Information Governance efforts within today’s organizations have to deal with potentially tens of thousands of data elements. Our experience within banking shows that it is not uncommon to find 20,000+ uniquely named data elements across the organization when looking both at production systems, and the proliferation of end-user computing tools or spreadsheets. It turned out that 15,000+ were pure synonyms (e.g. the many ways that something like Accrued Interest or Outstanding Principle can be spelled and stored). We found that the remaining 5,000 were comprised of computed measures (e.g. total income, net profit, total capital) or actual raw, discrete pieces of data (e.g. invoice total, customer number).
While the numbers and mix between real, computed, and synonyms will vary by company and industry, the fact remains that it is impossible to effectively do governance at this level. A classification structure, or taxonomy of the data and information, needs to be defined and implemented. We use the term subject areas of information to represent such a classification structure. Subject areas represent similar types of data or information that can be further classified based on type, business intent, security, etc. Classification of content into subject areas is more of an art than a science. There is a needed balance between the degree of precision, and maintainability of the governance stakeholder assignment.
Classification structures are governance metadata components, which form the foundation of the Information Governance Architecture. This diagram shows very basic subject areas that are used to classify the various types of trades associated with an investment bank. blog 031016Subject areas are built with categories and then associated into the needed grouping for uniqueness. Criteria for classification by industry would be whitepapers on its own.

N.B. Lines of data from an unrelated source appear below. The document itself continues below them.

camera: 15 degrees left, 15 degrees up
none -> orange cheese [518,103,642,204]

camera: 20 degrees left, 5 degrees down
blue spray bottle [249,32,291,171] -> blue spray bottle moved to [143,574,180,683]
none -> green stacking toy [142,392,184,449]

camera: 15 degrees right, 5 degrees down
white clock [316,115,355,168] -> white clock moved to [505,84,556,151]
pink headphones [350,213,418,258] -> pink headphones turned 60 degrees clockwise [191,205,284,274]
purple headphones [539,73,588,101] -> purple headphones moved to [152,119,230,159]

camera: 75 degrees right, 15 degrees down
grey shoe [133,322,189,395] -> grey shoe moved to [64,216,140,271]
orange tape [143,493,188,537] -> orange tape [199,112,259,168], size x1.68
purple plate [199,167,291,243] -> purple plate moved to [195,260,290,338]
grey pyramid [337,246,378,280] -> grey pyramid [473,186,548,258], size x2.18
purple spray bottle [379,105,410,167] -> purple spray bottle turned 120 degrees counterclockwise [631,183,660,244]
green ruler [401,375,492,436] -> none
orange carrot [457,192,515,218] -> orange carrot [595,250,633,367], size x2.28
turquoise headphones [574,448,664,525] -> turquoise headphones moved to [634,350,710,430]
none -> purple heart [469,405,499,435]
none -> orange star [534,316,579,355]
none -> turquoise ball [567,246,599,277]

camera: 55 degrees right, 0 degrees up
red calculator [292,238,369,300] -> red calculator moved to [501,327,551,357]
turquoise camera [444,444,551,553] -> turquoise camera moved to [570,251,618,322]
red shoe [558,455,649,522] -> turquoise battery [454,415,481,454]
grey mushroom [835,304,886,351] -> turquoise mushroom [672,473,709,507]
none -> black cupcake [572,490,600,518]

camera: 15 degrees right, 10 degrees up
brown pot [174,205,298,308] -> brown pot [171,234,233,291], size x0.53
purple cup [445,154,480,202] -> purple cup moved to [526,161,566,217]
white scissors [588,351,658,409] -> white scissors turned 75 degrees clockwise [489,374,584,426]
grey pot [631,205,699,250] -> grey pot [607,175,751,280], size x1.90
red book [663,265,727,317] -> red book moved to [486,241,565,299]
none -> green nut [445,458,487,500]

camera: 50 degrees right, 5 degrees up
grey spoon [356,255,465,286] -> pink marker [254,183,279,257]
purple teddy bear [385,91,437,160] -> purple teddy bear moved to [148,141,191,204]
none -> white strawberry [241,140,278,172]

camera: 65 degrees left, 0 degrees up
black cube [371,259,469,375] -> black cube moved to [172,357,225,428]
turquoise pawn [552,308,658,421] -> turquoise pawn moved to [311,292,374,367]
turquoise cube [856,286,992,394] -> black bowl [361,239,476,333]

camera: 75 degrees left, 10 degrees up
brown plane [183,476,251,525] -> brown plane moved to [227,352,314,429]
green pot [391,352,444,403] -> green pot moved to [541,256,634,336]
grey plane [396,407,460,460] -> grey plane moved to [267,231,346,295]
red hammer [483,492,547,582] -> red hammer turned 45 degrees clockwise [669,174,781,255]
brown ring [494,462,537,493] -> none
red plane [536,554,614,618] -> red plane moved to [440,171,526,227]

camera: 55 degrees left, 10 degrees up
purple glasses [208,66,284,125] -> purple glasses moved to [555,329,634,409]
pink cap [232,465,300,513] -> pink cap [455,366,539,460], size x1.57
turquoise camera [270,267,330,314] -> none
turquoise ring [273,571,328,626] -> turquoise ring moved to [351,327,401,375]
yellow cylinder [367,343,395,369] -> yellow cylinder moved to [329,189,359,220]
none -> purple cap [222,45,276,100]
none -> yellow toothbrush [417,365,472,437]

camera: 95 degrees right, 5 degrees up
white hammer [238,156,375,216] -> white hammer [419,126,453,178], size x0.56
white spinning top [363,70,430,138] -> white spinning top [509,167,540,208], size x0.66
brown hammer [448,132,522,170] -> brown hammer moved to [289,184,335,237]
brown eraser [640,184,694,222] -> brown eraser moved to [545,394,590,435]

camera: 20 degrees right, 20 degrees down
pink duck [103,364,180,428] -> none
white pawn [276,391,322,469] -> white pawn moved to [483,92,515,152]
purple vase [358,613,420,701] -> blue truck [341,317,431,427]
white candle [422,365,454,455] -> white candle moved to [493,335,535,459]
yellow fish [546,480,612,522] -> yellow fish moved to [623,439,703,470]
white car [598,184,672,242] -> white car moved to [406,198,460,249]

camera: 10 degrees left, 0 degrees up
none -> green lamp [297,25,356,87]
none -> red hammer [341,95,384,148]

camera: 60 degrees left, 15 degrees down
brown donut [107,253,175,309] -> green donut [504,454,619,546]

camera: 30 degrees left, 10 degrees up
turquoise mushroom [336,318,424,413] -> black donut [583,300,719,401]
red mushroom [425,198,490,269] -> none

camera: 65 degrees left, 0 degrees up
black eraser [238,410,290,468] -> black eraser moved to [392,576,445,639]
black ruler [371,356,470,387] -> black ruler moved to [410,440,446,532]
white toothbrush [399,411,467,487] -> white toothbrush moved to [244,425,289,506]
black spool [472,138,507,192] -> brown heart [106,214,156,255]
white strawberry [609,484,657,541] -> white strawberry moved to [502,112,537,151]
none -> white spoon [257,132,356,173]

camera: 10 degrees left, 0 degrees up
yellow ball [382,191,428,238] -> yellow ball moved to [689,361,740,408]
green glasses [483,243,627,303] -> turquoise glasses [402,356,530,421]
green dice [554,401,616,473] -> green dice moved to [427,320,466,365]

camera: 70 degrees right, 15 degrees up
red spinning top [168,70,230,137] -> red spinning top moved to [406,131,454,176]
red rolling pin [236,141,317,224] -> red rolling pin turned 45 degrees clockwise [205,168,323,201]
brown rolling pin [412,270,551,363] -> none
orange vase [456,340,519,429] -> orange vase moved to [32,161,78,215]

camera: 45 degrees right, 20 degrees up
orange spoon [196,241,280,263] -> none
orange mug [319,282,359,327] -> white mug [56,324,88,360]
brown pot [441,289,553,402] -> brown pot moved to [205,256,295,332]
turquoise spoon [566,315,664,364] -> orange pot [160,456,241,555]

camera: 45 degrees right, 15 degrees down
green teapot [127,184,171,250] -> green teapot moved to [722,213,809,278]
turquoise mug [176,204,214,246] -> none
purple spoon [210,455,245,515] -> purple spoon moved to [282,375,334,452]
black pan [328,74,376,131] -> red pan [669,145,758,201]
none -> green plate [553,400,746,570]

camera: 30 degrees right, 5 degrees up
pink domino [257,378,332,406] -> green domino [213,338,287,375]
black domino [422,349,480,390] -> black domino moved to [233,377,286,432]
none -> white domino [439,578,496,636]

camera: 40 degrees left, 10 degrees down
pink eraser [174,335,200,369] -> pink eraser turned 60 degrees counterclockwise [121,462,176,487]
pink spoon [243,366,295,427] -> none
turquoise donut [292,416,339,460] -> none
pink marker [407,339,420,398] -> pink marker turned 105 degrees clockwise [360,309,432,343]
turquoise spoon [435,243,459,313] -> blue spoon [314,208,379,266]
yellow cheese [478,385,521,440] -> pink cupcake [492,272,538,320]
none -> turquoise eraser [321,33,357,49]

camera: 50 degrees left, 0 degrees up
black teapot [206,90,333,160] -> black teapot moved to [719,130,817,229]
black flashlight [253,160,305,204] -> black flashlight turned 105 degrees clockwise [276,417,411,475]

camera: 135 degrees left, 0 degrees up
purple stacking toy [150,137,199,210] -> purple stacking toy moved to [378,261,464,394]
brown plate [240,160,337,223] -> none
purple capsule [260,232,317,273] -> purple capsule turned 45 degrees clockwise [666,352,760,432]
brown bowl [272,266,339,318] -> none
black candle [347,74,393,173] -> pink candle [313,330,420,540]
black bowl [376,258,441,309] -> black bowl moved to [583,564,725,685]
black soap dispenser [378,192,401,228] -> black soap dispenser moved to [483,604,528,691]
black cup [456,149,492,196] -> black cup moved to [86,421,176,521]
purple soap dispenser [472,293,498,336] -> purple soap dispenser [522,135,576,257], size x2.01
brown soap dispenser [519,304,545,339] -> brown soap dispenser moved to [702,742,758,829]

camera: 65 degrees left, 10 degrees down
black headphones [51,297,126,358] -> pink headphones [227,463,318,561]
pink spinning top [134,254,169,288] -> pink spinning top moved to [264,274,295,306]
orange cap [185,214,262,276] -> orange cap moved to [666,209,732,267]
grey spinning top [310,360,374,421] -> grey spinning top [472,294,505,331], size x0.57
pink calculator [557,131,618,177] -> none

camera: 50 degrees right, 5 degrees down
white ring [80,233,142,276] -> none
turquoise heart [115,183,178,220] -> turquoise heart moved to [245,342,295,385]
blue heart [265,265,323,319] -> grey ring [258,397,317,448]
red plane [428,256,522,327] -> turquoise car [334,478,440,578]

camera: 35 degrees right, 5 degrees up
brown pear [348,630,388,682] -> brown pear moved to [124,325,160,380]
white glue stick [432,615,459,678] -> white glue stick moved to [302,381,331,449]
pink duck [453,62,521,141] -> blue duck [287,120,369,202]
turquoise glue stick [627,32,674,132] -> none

Effective Information Governance, or Data Governance, requires the ability to assign governance roles and responsibilities at the subject area level, and then enable the traceability from the subject area down to the plethora of data, synonyms, and homonyms (the 20,000+). The Dewey Decimal System was established to enable the public to find publications (155M books in the Library of Congress alone) by using approx. 1000 classes. Following this model, we have defined and implemented classification systems that work across finance, insurance, and aspects of healthcare that enable Information Governance at a workable level. We take this one step forward and have created technology-enabled metadata linkages that enable connectivity and traceability from this governance matrix down to the actual data.
Through our blogs and whitepapers we intend to expand upon the components needed for successful and sustainable Information Governance and Data Governance efforts. In this article we point out that is it not possible to govern at the detail data levels (e.g. the 20,000+). Yet governing at the level of abstraction of a classification system without connectivity to the actual data and information content is also doomed for failure. There needs to be governance connectivity and traceability from the business to information (logical information view to data assets as implemented in IT systems and end user computing programs. Without this linkage, real governance of information assets, i.e. the “establishment of policies, and continuous monitoring of their proper implementation) cannot be accomplished. Herein lies the primary purpose of an Information Governance Architecture and metadata (business rule) engine.